Equo compenso a misura di professionista

L’intervento del presidente di Confprofessioni, Gaetano Stella

La ripresa dell’esame della proposta di legge in materia di equo compenso delle prestazioni professionali alla Camera è senza dubbio una buona notizia, perché il diritto all’equo compenso rappresenta un ineludibile strumento di attuazione della Costituzione nella prospettiva di uguaglianza tra lavoratori. Partendo da questo principio, la Consulta per il lavoro autonomo del Cnel ha inviato al Governo e al Parlamento una serie di proposte di revisione del testo all’esame della Commissione Giustizia – che nell’attuale formulazione non può soddisfare le aspettative dei professionisti – con l’obiettivo di migliorare un provvedimento che da troppo tempo annaspa tra veti, rinvii e bocciature.
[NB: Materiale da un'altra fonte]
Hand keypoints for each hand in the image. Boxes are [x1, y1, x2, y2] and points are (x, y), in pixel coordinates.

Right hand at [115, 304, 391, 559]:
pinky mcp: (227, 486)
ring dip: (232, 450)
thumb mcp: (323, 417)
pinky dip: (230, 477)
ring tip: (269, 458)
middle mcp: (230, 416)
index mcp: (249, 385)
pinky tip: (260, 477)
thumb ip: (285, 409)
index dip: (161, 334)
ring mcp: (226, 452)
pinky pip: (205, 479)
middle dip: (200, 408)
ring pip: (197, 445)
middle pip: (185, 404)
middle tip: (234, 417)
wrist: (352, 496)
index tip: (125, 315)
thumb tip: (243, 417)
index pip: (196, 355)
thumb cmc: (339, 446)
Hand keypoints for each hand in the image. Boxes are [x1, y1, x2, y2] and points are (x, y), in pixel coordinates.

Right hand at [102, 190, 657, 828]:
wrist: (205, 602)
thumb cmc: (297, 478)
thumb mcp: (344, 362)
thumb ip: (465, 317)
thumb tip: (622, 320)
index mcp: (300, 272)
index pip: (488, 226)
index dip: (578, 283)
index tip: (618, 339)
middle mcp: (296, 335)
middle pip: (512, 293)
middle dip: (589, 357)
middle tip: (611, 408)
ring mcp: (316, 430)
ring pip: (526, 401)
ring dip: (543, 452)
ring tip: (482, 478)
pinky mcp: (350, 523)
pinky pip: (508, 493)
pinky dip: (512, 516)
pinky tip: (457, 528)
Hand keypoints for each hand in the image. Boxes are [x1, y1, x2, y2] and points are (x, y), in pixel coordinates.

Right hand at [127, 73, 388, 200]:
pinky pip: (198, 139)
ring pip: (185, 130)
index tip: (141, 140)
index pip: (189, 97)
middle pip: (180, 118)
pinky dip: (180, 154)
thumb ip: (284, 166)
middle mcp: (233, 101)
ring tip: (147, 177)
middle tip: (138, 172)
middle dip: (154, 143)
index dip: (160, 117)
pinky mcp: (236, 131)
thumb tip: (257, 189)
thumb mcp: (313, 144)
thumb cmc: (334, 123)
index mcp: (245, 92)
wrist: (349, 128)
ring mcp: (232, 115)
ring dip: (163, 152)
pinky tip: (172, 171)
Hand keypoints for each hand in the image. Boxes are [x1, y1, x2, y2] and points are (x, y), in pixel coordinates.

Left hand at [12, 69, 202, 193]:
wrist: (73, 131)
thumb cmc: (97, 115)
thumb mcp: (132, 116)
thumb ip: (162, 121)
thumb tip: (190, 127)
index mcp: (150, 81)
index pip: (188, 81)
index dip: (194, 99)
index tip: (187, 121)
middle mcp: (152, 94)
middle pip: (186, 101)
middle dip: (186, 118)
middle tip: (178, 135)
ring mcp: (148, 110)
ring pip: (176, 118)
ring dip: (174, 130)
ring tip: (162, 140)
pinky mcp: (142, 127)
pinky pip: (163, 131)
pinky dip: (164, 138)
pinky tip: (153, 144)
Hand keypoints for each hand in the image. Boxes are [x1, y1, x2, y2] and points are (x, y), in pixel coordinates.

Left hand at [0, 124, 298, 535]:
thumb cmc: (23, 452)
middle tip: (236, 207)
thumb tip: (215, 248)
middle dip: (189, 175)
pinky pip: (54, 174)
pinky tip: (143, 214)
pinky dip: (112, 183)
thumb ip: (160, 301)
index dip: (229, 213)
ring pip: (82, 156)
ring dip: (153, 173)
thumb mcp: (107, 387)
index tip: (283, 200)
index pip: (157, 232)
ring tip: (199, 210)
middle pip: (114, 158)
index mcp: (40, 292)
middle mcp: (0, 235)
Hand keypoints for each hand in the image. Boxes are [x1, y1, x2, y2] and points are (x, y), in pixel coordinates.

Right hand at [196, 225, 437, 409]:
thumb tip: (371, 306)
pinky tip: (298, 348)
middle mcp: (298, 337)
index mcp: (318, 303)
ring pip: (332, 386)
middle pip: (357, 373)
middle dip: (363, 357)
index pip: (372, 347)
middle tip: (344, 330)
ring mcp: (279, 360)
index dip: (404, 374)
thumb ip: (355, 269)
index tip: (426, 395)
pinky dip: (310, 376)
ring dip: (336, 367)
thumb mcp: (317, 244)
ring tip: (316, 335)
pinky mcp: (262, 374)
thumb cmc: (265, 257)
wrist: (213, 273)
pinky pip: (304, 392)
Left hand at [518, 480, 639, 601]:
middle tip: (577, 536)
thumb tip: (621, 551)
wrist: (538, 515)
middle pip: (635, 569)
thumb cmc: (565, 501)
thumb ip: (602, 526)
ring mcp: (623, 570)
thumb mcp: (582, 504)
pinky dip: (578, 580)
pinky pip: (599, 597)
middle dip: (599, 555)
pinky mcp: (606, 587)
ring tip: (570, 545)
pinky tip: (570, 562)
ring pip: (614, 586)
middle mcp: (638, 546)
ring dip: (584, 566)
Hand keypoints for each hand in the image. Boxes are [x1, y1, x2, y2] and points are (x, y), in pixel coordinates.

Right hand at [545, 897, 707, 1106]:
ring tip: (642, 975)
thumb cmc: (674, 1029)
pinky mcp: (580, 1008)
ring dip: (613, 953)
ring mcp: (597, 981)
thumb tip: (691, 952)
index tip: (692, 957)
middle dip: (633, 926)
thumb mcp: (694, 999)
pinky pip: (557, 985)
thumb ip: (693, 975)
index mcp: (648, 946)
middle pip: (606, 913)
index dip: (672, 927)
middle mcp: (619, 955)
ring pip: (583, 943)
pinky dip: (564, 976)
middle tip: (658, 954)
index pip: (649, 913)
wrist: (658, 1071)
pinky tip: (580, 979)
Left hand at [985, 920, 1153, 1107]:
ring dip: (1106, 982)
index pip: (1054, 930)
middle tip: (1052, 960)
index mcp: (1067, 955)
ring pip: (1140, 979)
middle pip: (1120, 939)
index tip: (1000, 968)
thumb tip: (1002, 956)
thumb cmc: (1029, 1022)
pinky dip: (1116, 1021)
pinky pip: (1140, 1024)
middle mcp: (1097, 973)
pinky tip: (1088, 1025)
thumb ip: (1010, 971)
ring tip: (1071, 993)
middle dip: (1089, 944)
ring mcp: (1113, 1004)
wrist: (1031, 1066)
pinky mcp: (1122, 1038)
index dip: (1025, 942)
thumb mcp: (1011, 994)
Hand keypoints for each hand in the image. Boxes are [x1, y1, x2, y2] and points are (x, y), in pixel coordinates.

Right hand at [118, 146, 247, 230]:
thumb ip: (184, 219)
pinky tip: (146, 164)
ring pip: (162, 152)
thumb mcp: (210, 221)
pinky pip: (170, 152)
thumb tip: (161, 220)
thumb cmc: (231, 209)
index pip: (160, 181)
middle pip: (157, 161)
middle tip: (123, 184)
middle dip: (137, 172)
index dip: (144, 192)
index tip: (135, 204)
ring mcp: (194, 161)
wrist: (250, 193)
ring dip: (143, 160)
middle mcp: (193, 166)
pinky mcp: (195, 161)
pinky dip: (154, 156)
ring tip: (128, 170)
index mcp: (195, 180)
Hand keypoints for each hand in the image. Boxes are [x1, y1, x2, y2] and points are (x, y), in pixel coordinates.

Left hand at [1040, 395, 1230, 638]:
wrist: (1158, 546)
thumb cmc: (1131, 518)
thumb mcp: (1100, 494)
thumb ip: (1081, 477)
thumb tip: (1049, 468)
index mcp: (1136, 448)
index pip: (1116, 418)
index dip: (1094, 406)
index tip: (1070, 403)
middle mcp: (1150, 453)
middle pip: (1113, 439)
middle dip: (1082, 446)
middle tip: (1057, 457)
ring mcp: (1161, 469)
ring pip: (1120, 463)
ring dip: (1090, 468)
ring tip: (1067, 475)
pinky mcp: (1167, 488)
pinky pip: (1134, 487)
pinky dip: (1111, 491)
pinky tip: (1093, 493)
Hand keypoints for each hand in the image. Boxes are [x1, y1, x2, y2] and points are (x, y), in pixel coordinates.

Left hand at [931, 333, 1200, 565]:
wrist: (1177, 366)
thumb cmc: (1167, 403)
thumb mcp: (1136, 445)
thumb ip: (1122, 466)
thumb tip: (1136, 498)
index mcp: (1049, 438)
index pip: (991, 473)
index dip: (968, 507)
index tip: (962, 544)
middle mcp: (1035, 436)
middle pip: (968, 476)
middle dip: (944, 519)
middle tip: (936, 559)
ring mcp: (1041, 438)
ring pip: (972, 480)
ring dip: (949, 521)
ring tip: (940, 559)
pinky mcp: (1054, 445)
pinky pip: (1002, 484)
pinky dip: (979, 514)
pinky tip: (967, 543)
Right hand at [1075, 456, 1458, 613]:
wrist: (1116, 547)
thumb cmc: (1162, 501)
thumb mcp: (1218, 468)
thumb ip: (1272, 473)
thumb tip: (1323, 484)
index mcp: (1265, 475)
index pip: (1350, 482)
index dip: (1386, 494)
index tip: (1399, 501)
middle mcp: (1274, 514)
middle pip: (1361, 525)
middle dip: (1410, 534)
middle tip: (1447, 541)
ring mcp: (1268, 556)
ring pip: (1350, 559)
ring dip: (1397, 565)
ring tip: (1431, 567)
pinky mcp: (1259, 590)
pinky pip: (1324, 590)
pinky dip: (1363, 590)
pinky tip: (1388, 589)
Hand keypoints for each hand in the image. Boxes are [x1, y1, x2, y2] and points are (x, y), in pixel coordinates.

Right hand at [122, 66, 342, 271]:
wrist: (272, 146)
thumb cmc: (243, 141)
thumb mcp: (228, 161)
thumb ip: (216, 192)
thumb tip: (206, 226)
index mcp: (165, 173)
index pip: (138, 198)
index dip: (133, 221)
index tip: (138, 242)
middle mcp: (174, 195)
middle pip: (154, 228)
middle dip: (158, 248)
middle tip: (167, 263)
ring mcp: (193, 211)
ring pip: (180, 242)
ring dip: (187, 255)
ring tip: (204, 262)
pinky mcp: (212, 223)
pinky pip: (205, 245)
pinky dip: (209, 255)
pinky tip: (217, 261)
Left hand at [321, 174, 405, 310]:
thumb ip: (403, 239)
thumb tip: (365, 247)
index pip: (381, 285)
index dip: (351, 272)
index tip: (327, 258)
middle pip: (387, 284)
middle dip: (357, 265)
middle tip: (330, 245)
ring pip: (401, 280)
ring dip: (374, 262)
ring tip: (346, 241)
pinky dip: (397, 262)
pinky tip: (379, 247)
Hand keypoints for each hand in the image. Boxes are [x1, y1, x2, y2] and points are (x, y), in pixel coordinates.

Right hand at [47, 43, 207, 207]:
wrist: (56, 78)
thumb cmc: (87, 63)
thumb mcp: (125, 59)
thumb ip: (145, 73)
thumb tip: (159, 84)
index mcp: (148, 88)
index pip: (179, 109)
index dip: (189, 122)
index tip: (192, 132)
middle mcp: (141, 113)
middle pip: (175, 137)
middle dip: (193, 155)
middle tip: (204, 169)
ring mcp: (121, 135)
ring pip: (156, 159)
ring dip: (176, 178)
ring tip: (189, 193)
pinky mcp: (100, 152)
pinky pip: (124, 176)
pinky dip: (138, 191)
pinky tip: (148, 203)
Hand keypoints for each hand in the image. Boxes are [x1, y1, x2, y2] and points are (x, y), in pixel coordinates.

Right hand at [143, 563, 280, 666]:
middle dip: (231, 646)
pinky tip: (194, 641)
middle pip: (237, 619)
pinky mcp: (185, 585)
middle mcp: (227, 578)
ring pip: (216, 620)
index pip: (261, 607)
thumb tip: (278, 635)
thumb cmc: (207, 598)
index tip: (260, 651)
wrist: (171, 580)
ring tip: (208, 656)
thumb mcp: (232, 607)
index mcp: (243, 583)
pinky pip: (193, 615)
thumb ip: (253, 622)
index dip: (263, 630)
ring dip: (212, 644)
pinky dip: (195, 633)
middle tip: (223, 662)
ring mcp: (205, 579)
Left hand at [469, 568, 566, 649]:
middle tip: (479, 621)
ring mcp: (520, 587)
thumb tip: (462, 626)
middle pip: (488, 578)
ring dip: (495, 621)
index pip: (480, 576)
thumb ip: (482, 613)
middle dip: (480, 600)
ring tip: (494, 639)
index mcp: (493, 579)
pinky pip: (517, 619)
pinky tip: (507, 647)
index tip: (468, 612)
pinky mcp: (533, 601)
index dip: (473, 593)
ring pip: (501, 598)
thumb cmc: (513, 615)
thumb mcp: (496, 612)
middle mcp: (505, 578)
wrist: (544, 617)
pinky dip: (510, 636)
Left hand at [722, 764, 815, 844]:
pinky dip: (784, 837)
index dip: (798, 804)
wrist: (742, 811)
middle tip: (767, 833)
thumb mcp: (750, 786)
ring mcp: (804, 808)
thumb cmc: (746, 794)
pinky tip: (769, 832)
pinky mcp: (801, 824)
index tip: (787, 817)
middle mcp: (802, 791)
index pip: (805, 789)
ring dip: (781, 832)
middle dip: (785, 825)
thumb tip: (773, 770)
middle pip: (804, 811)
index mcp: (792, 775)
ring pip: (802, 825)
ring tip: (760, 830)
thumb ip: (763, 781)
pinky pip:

Non si tratta – come spesso viene rubricata – di una questione di bottega che riguarda i “soliti” professionisti, la disciplina sull’equo compenso coinvolge l’intero sistema economico del Paese. Se da un lato, infatti, il progetto di legge mira a eliminare le distorsioni contrattuali tra professionisti e committenti “forti”; dall’altro lato, rappresenta la garanzia di un corretto equilibrio economico tra imprese, finanza, P.A. e professionisti, come emerge dal lavoro della Consulta del lavoro autonomo del Cnel, punto di mediazione tra tutte le parti sociali coinvolte.

Anzitutto bisogna partire dall’individuazione della platea professionale e del perimetro di applicazione cui si applica l’equo compenso. L’intento del legislatore mira giustamente a una completa equiparazione tra le professioni ordinistiche e non. È pacifico che l’equo compenso non possa riguardare tutti i rapporti professionali e, quindi, rispolverare l’obsoleto sistema “tariffario”, già superato dal principio della libera pattuizione dei compensi e in netto contrasto con gli orientamenti della Corte di giustizia europea. L’equo compenso nasce piuttosto per bilanciare lo squilibrio contrattuale esistente tra professionista e committente “forte”.

Da questo punto di vista, il provvedimento all’esame della Camera prevede l’applicazione dell’equo compenso ai contratti stipulati con banche, assicurazioni, con grandi e medie imprese, con la P.A., a condizione che siano stipulati attraverso “convenzioni”. Al di là dei dubbi di legittimità e di opportunità di modelli convenzionali predisposti dagli ordini, è necessario che si faccia riferimento anche a rapporti professionali “individuali”, relativi cioè a una singola prestazione, che rappresentano la maggior parte degli incarichi attribuiti dalla P.A. ai professionisti.

Rimanendo sempre nel perimetro di applicazione della norma, la nuova disciplina non potrà eludere i rapporti tra professionisti e P.A., in ogni sua declinazione, incluse le società partecipate, gli agenti della riscossione e i soggetti che operano nell’ambito dei contratti pubblici, soprattutto adesso che è stata individuata la copertura finanziaria.

Incomprensibile poi tutto il capitolo dedicato agli strumenti di controllo e alle sanzioni a carico del professionista contenuta nella proposta di legge Meloni. Partendo dal presupposto che l’equo compenso è un diritto soggettivo del professionista e una tutela a suo favore nei confronti dei committenti forti, si aprono alcune questioni non banali che sembrano sfuggire alla lettura del legislatore.

Va chiarito anzitutto che l’azione in giudizio spetta solo al professionista, parte debole del rapporto contrattuale. Quindi, risulta piuttosto incomprensibile l’impostazione che ravviserebbe nella violazione dell’equo compenso una causa di illecito disciplinare deontologico a carico del professionista iscritto a un ordine professionale. È paradossale che invece di sanzionare il committente che non applica l’equo compenso venga sanzionato il professionista. Inoltre, secondo la formulazione del testo alla Camera, a parità di incarico e di condizioni contrattuali, un professionista iscritto a un ordine sarebbe sanzionato mentre un professionista non ordinista no.

Ridondante anche la previsione di una class action da parte degli ordini e associazioni: la normativa vigente è pienamente applicabile anche all’equo compenso; inoltre appare incongruente un’azione giudiziaria degli ordini professionali, che per legge e per definizione non sono soggetti chiamati a tutelare gli interessi economici dei loro iscritti. In caso di violazione del principio dell’equo compenso sarebbe più opportuno prevedere una procedura accelerata, dando così un ruolo anche all’Osservatorio che, rappresentativo di tutto l’universo professionale, potrebbe svolgere funzioni di mediazione preliminare delle controversie.